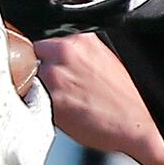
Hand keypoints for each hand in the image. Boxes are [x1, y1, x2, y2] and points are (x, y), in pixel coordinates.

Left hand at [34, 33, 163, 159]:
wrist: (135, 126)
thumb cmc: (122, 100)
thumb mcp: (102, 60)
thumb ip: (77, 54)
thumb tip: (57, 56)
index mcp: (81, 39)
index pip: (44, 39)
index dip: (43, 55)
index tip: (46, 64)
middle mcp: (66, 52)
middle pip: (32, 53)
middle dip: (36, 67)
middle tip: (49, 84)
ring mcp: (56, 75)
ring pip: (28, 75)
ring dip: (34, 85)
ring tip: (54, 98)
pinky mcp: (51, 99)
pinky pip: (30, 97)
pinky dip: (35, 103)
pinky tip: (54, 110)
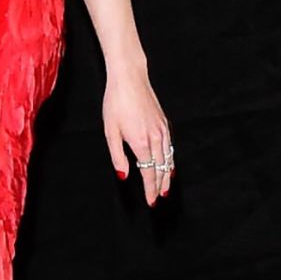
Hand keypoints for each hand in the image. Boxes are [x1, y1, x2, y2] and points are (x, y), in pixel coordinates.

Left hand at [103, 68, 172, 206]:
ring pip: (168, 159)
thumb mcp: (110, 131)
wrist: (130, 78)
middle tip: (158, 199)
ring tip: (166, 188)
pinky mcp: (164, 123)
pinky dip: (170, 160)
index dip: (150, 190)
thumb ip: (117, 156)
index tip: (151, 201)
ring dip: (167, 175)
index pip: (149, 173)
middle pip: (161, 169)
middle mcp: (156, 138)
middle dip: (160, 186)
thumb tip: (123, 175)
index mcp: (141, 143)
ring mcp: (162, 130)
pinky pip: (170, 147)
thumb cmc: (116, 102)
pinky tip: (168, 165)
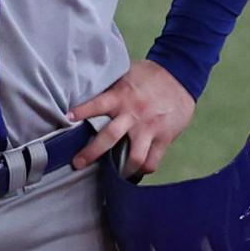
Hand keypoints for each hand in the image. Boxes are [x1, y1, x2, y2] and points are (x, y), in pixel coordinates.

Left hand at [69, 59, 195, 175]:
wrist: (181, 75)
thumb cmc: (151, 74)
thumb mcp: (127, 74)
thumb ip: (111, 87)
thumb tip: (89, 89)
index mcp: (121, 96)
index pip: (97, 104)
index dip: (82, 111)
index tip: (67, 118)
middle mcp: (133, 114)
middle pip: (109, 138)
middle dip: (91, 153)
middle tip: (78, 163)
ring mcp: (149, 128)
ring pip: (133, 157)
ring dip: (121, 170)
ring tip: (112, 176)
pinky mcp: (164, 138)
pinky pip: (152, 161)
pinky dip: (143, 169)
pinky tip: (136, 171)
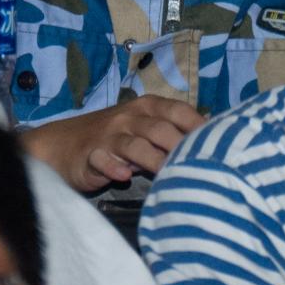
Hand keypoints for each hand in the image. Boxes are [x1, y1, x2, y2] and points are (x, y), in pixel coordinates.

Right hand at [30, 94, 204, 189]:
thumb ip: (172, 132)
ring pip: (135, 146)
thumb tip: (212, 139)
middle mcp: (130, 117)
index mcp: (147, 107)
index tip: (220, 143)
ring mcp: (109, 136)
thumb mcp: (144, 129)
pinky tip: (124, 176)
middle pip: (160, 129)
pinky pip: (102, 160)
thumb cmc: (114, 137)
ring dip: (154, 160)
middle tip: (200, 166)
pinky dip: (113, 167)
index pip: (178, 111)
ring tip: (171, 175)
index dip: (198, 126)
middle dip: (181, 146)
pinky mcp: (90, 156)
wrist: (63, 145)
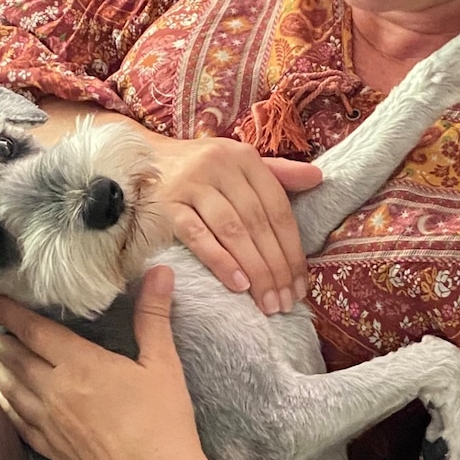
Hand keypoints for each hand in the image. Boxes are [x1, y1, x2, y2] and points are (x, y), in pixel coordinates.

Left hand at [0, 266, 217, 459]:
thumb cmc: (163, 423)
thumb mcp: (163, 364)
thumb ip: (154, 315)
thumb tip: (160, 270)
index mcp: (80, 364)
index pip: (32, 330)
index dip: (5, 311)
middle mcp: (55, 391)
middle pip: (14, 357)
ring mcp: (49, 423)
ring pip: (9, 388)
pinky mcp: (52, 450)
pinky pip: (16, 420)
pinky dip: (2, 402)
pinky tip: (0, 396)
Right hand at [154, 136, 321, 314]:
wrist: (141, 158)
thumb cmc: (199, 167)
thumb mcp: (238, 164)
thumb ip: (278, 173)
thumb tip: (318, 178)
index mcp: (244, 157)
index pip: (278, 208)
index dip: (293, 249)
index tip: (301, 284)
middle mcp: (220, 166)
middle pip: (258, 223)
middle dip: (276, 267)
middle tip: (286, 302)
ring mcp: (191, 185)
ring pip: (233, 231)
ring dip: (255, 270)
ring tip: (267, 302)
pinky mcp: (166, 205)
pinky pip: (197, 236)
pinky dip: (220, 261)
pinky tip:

Task to carry out: Respond with the count of lines in the material above that contain the word "Left", and add nothing to it.

Response area: 4